Data section:
+ + + + + + +
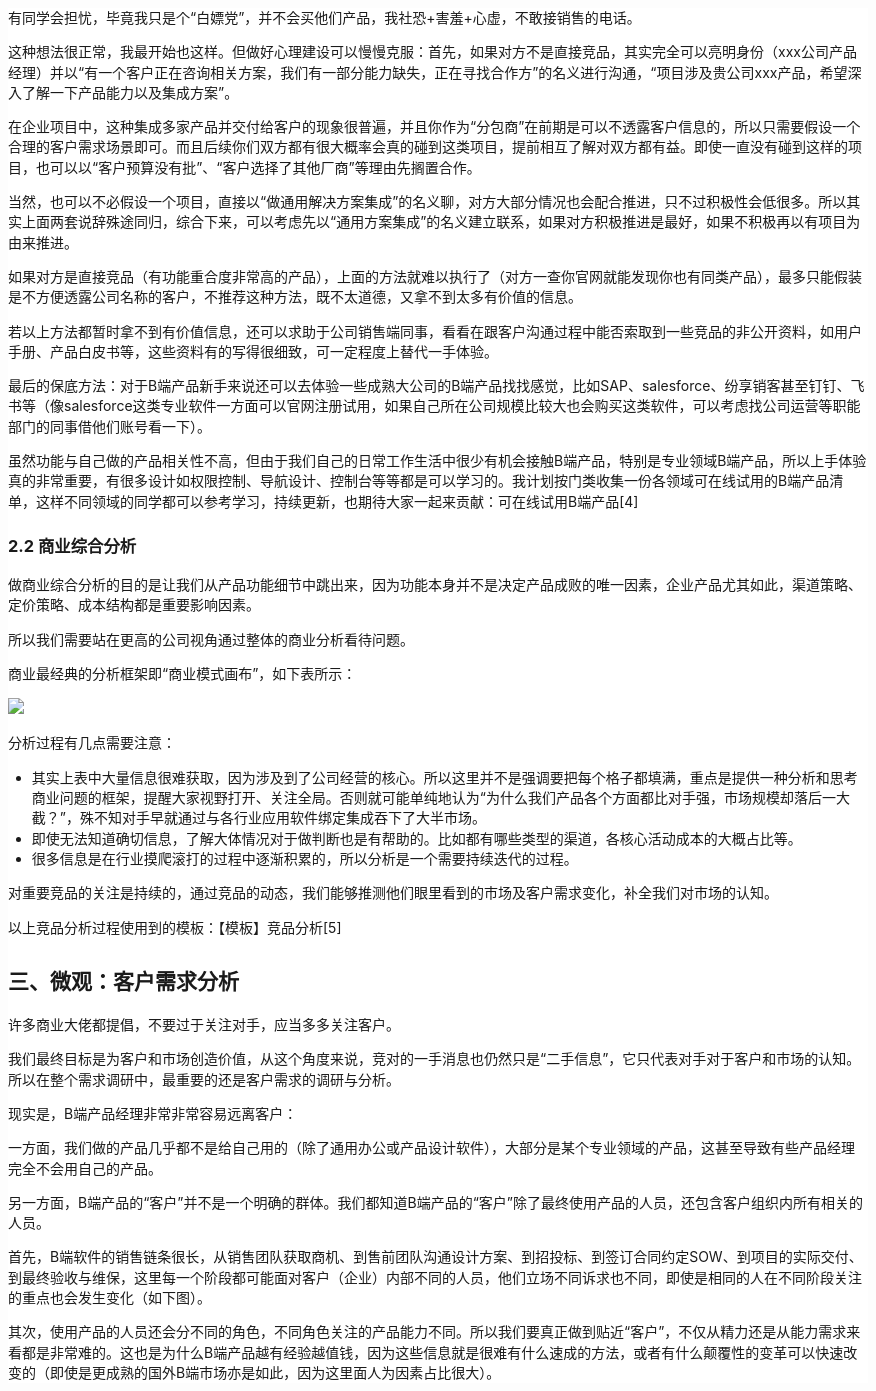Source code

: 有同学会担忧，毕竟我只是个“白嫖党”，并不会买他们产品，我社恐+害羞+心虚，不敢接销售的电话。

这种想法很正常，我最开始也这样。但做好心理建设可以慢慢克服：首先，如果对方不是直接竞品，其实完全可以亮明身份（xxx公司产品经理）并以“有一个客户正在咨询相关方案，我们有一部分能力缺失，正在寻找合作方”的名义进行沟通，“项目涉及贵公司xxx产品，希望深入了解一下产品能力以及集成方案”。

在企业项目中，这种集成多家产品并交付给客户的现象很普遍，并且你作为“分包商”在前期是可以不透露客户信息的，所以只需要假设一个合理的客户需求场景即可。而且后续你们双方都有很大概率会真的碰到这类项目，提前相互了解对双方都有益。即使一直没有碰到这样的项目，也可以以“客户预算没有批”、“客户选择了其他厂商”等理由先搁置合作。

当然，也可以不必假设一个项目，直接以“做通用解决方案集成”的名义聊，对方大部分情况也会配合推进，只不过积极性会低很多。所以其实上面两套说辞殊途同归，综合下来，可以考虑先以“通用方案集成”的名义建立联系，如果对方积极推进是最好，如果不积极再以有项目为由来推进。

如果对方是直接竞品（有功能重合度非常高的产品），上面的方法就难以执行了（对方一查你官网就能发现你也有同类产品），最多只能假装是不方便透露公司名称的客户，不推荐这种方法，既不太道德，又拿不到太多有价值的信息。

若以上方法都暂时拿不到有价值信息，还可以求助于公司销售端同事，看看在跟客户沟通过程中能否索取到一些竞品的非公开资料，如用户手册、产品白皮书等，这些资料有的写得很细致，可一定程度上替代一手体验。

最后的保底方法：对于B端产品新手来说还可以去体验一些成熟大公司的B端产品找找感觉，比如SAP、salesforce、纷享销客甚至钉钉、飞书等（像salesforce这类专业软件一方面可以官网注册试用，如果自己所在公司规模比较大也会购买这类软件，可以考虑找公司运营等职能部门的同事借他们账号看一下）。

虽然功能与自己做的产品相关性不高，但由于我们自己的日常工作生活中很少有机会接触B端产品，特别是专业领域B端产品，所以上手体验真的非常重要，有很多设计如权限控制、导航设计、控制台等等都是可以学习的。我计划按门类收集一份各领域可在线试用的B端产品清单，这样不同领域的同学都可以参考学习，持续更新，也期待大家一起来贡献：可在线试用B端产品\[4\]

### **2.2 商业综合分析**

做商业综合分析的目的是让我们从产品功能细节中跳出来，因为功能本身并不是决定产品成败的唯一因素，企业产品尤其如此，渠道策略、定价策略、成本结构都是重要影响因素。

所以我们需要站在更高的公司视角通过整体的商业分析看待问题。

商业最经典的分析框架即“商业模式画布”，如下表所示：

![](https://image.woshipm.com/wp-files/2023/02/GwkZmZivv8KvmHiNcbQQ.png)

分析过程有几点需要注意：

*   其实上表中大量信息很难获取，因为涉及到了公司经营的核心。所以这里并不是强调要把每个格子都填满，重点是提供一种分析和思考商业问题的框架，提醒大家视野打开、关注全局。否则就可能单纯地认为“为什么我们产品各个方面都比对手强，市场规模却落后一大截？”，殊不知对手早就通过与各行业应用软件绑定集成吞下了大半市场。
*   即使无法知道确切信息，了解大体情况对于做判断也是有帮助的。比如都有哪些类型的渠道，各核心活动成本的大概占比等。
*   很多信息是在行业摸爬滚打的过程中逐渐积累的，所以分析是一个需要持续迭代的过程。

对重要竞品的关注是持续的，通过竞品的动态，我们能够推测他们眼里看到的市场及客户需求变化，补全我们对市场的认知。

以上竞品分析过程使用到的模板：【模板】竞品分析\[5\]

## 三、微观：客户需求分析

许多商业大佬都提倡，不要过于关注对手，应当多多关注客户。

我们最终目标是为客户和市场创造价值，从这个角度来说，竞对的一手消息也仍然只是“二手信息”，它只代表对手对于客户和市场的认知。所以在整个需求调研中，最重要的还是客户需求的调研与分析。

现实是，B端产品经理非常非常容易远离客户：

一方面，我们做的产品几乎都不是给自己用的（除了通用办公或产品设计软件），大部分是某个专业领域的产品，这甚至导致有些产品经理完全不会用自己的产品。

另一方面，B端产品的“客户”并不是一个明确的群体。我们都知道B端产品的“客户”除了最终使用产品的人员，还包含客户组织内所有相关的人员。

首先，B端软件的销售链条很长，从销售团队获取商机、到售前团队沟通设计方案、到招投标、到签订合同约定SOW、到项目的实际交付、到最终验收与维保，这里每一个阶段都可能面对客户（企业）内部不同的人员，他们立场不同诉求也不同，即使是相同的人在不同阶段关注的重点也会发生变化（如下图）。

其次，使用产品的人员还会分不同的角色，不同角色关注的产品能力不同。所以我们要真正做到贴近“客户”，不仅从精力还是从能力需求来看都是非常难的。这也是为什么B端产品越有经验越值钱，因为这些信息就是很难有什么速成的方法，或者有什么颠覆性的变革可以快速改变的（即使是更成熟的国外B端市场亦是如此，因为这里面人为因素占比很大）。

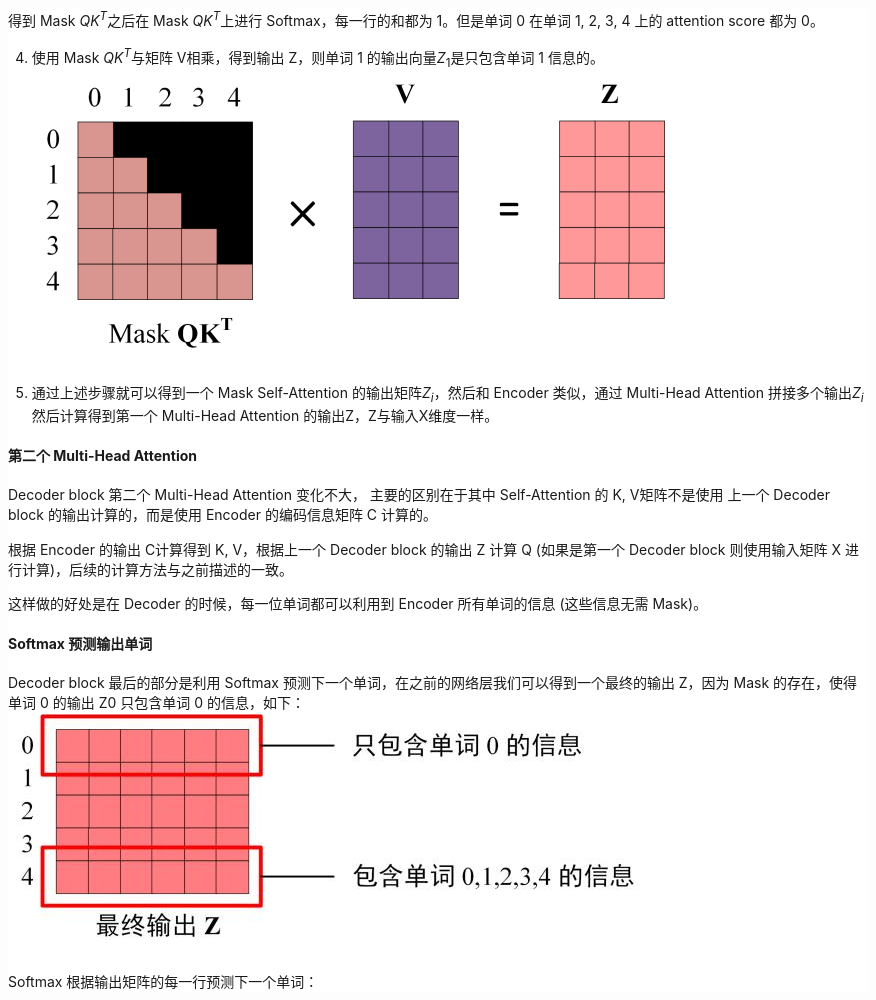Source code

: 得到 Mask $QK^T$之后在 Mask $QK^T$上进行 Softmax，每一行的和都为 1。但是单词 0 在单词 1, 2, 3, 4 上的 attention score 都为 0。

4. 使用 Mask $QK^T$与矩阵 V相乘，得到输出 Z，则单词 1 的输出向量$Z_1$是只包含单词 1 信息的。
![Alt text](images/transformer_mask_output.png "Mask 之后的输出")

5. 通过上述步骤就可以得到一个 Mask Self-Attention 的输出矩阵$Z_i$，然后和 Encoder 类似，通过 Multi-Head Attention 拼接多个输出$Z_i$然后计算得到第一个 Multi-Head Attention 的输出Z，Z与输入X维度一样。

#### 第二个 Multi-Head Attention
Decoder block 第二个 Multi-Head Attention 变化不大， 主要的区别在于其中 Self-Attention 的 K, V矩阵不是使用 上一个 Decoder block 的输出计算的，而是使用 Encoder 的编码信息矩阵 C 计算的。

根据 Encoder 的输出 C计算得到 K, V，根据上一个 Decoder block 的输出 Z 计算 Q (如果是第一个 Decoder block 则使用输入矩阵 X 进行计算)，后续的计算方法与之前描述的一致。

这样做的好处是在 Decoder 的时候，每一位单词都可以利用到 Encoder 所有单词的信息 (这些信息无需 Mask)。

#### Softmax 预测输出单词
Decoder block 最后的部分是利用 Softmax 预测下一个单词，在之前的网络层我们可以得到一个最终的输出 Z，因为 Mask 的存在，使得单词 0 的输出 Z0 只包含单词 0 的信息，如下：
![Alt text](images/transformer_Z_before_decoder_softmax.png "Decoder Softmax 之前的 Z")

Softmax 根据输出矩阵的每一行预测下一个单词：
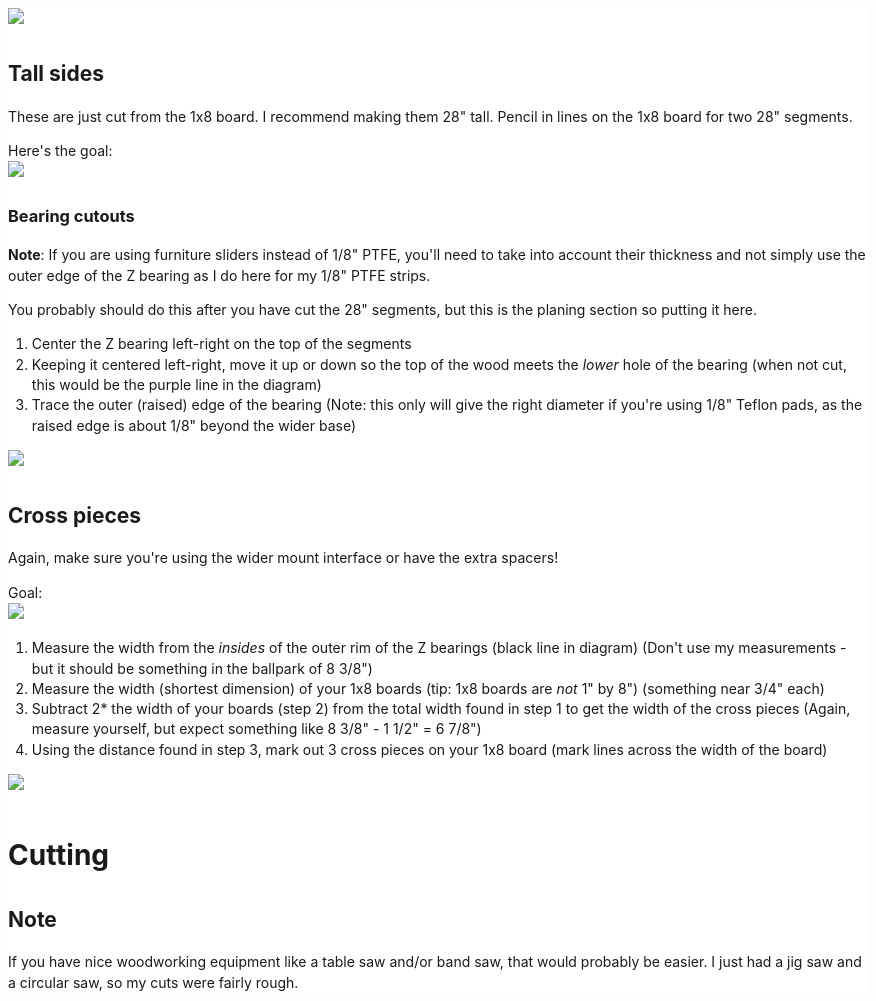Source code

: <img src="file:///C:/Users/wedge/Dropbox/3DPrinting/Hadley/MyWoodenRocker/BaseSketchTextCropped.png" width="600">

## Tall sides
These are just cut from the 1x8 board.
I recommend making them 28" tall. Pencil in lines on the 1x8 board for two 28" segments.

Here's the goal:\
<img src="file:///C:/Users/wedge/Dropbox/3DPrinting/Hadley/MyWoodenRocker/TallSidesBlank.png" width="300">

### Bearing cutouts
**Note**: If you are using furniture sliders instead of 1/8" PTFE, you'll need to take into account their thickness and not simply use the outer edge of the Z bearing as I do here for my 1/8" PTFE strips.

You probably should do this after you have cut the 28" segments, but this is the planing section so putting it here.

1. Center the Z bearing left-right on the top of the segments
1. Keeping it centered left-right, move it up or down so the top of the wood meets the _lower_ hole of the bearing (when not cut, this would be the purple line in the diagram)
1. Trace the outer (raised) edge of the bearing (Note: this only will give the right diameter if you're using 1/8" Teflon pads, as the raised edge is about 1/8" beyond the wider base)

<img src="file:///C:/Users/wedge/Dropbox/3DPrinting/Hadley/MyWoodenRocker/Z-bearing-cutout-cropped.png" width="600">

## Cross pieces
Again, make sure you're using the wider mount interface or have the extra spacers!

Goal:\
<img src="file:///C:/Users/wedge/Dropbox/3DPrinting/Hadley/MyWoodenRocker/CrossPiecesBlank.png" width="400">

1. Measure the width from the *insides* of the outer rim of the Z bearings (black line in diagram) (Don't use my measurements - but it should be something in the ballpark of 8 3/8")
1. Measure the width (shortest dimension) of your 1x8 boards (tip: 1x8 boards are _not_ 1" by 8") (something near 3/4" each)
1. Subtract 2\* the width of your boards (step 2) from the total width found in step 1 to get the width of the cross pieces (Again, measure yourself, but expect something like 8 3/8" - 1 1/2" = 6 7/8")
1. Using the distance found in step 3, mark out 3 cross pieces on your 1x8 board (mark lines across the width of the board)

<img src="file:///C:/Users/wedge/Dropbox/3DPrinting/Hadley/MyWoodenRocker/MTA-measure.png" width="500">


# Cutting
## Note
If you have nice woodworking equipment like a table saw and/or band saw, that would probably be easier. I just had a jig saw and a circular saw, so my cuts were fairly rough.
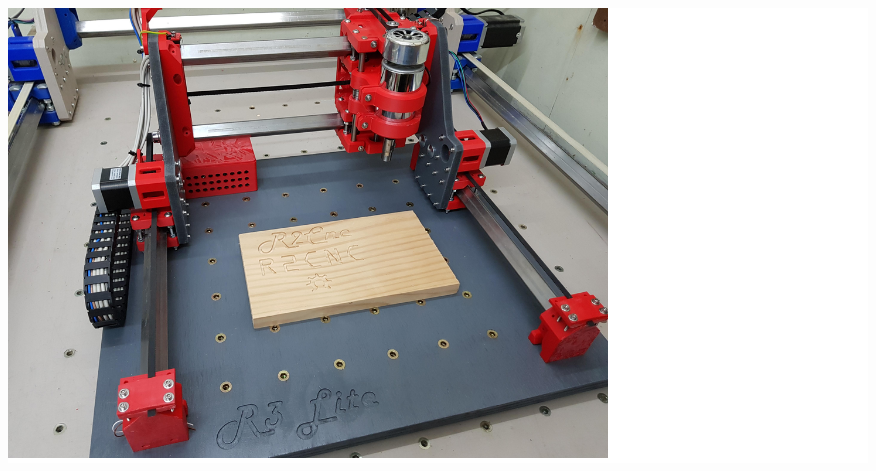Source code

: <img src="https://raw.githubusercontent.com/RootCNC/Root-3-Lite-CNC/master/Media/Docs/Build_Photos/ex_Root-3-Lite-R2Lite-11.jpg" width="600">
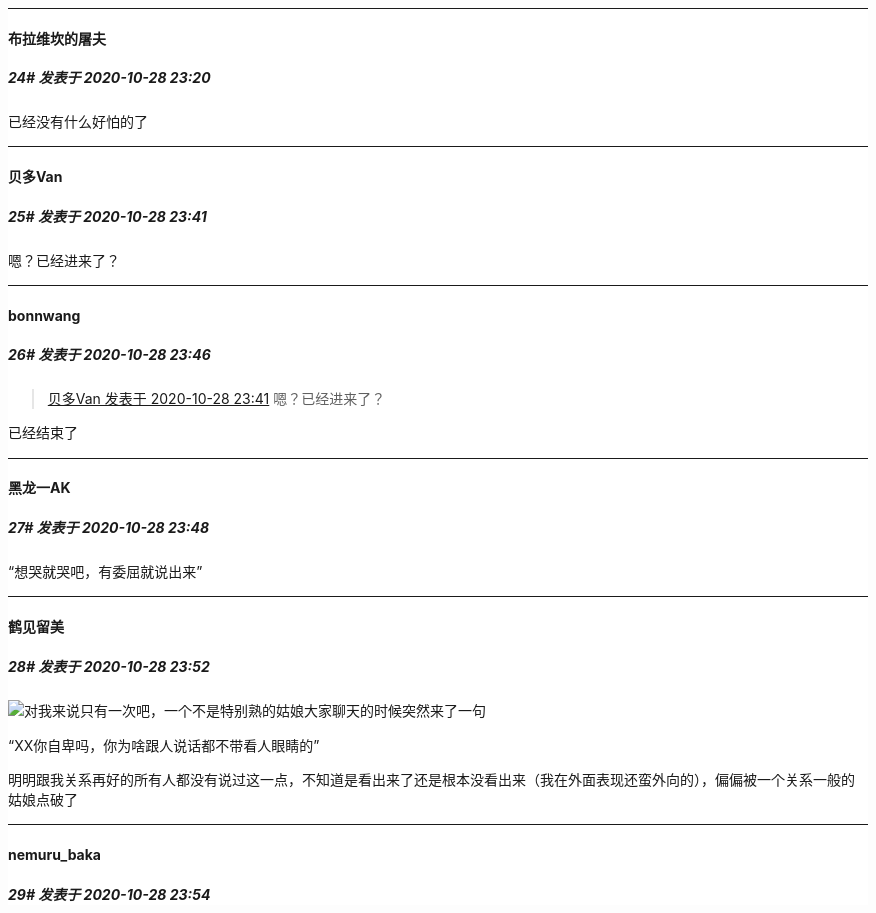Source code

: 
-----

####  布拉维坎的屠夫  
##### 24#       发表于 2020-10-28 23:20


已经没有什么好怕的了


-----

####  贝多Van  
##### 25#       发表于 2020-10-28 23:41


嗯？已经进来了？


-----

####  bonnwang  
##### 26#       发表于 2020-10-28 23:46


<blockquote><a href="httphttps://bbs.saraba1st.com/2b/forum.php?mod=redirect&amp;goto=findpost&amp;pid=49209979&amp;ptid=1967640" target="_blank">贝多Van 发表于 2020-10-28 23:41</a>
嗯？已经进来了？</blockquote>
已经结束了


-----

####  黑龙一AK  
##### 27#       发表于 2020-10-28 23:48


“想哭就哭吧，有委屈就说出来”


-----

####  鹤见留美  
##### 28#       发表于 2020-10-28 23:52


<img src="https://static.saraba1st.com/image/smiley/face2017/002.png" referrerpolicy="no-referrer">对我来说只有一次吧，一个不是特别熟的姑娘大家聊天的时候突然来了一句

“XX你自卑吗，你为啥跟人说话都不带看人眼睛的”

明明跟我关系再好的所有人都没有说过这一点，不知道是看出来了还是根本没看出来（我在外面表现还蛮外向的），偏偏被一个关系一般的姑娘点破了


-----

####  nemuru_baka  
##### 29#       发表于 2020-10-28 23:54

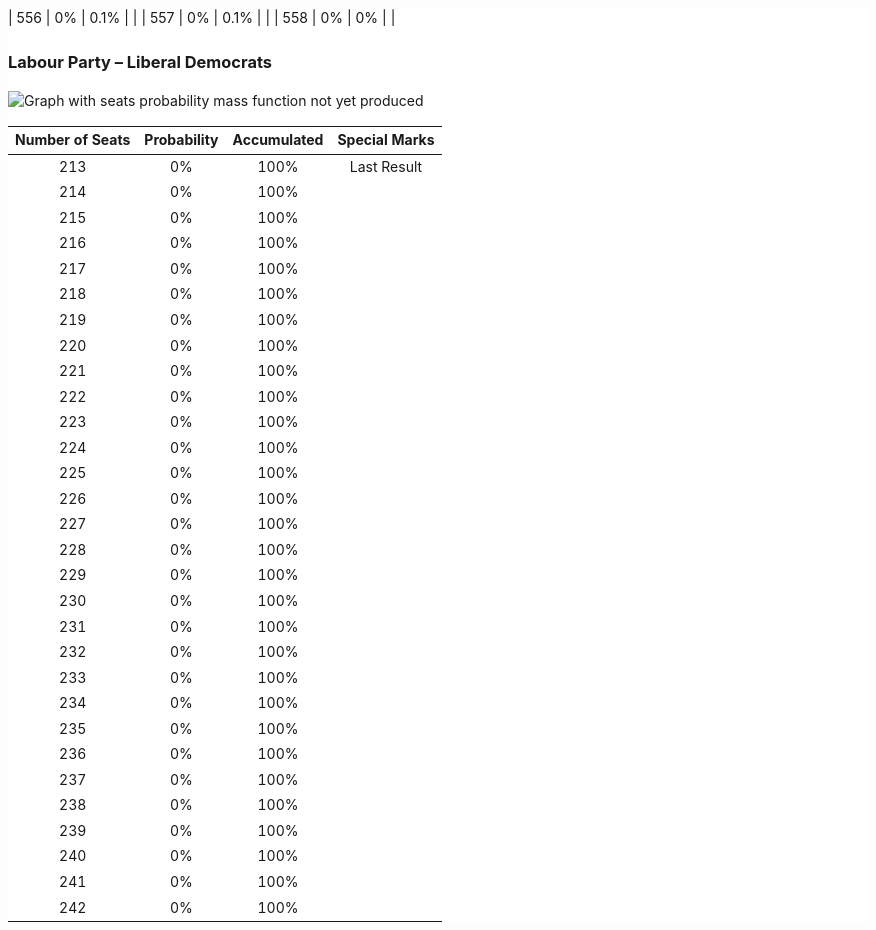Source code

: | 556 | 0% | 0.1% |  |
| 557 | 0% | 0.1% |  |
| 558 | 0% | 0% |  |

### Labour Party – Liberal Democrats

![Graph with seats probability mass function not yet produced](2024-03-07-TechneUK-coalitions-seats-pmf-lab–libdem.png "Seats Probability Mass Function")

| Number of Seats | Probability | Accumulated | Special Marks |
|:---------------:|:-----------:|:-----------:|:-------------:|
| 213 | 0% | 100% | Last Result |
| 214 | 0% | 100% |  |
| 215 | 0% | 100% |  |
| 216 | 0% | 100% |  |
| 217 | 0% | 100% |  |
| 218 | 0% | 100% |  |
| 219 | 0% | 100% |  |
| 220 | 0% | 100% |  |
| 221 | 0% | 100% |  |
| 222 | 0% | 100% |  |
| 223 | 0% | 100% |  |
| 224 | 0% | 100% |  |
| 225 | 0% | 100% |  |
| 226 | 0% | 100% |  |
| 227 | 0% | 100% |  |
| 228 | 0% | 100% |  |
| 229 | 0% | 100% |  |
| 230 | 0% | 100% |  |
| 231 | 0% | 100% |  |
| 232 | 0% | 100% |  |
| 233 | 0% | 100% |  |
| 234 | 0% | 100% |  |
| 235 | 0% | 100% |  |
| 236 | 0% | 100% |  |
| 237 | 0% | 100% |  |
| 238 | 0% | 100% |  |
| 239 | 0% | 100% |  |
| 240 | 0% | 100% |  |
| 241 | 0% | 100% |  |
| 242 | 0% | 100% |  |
+ + + + + + +
Your task: In the listing above, locate the line containing "分析过程有几点需要注意：" and the line containing "许多商业大佬都提倡，不要过于关注对手，应当多多关注客户。", then transcribe both and every line between them verbatim.

Solution to this problem:
分析过程有几点需要注意：

*   其实上表中大量信息很难获取，因为涉及到了公司经营的核心。所以这里并不是强调要把每个格子都填满，重点是提供一种分析和思考商业问题的框架，提醒大家视野打开、关注全局。否则就可能单纯地认为“为什么我们产品各个方面都比对手强，市场规模却落后一大截？”，殊不知对手早就通过与各行业应用软件绑定集成吞下了大半市场。
*   即使无法知道确切信息，了解大体情况对于做判断也是有帮助的。比如都有哪些类型的渠道，各核心活动成本的大概占比等。
*   很多信息是在行业摸爬滚打的过程中逐渐积累的，所以分析是一个需要持续迭代的过程。

对重要竞品的关注是持续的，通过竞品的动态，我们能够推测他们眼里看到的市场及客户需求变化，补全我们对市场的认知。

以上竞品分析过程使用到的模板：【模板】竞品分析\[5\]

## 三、微观：客户需求分析

许多商业大佬都提倡，不要过于关注对手，应当多多关注客户。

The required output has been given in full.